Ed Panfil of Glenville doesn’t need a history book to tell him why the Polish National Catholic Church seemed like a pretty good idea to many immigrants flooding into Schenectady during the first two decades of the 20th century. He remembers.
“They wanted to understand their service,” said the 94-year-old Panfil, a long-time member of the Holy Name of Jesus PNCC in the Mont Pleasant section of Schenectady. “I went to the original church on Raymond Street. I served on the altar there as a young boy, and then we went to the new church. They wanted to hear Polish.”
The Holy Name of Jesus PNCC put up its original building on Raymond Street in the Goose Hill section of Schenectady in 1921, the year after Panfil was born. In 1930, the congregation moved to Mont Pleasant and constructed another building at 1040 Pearl St., between Chrisler Avenue and Crane Street, and that church is still in use today. While the Polish connection still exists — there are special Christmas and Easter services celebrated in Polish — the membership these days is pretty diverse.
“We have just about every nationality included among us, and what’s interesting about our church is that even back then it drew people from many different ethnic groups,” said James Konicki, a deacon in the church who is studying for the priesthood and hopes to be ordained at Holy Name of Jesus sometime later this year.
“There were Lithuanians, Slovaks, Italians, all kinds of groups that came to this church looking for something a bit different,” Konicki said.

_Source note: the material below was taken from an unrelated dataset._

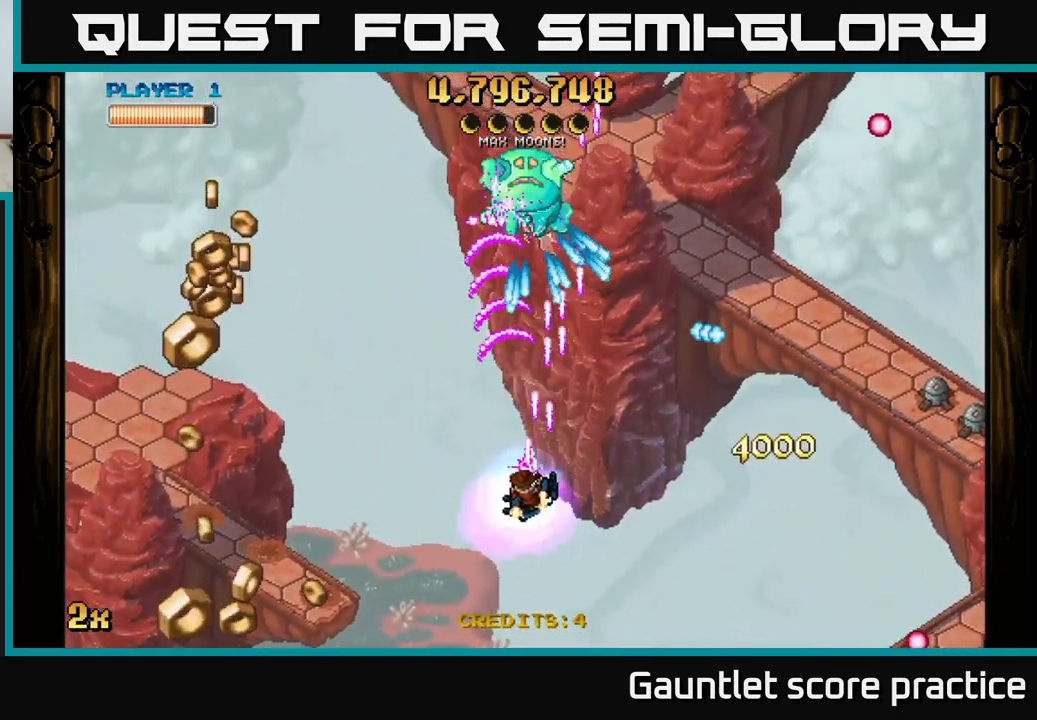
{"buttons": ["A"], "left_stick": "left", "events": [[234, "left_stick", "left"]]}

It was Father Franciszek Hodur (1866-1953), a Polish immigrant and a Catholic priest, who is credited with founding the PNCC in 1897 in Scranton, Pa. In Schenectady, just after the turn of the century, many Polish-Americans were attending either St. Mary’s on Eastern Avenue or St. Adalbert’s on Crane Street.

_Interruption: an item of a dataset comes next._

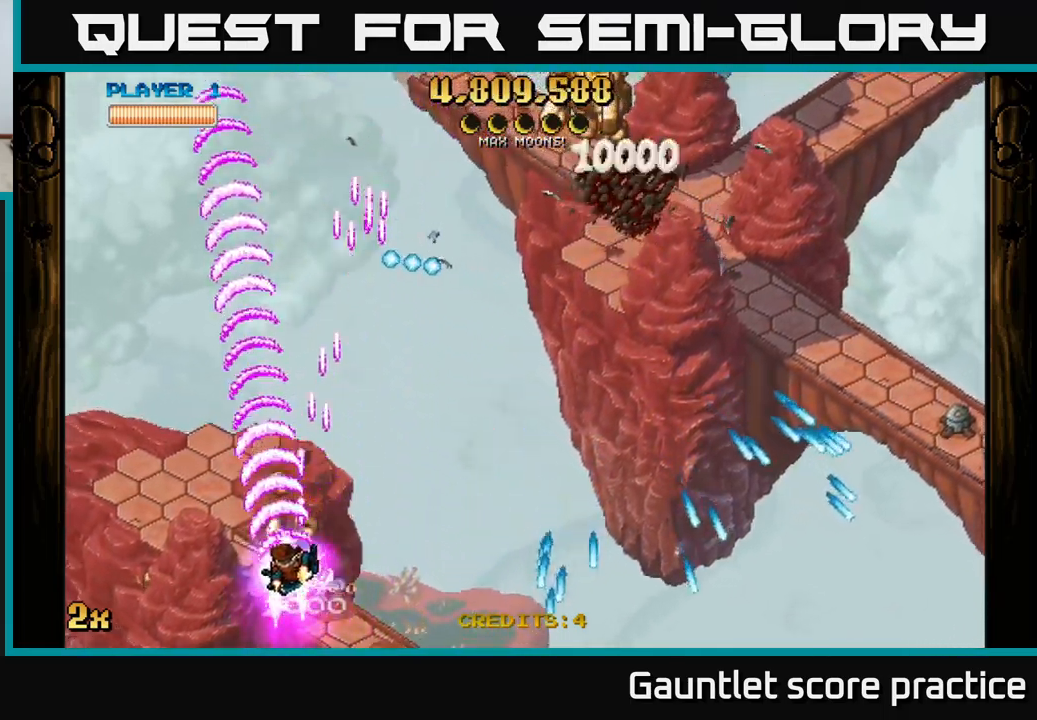
{"buttons": ["A"], "left_stick": "right", "events": [[133, "left_stick", "up-right"], [167, "X", "down"], [317, "X", "up"], [450, "left_stick", "right"]]}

“When the Poles came to the U.S. they wanted to build their own churches, but they had to apply to Rome for permission and Rome kept on dragging its feet,” said Phyllis Budka, a Schenectady native who recently created the Project to Discover Schenectady County’s Eastern European Roots. “The people were upset. They wanted to worship in their own language so they broke away.”
Many PNCC parishioners today have a more liberal outlook on life than conservative Roman Catholics. The PNCC allows its priests to marry, allows their churches to have their own autonomy and leaves questions of birth control up to the individual.
Konicki grew up in a Roman Catholic church, and while he loved the experience, he never quite felt totally comfortable.
“About 12 years ago my wife and I started looking for a parish to bring our kids up in,” said Konicki, a state worker who grew up in the Buffalo area and now lives in Voorheesville. “The Roman Catholic church is huge, and we were looking for something that’s a little more close-knit; something smaller and more like a family. We felt very welcomed when we came here, and we liked the idea that the clergy could marry, and that the people of the church parish have control of the property. No one can close us.”
Membership seems pretty solid at the Holy Name of Jesus PNCC. There are 43 formal members, 63 active parishioners and around 130 people that remain involved with the church, according to Konicki. There is one other PNCC church in the Capital Region, the Blessed Virgin Mary Czestochowa on Maxwell Road in Latham.
Come from all over
Lawrence Panfil, Ed’s son, is chairman of the church committee which oversees all aspects of the church not relating to worship.
“I think the attraction of our community is that we’re a tight-knit group and we’re all friends as well as parishioners,” said Panfil. “We have people who come quite a distance to get here. I live in Saratoga, and we have people who live in Voorheesville and all over the area. I met my wife here, we got married here, and we’ve baptized our kids here. We love the place.”
Stanley Bilinski was pastor at the church but left in 2011 to become Bishop of the PNCC’s Western Diocese. Konicki has been filling in ever since with help at least once a month from priests at the Latham and Little Falls congregations.
“We’re very happy that Jim decided to become a priest and we’re looking forward to him getting ordained,” said Panfil. “Our community really rallied around him, and he’s done a great job.”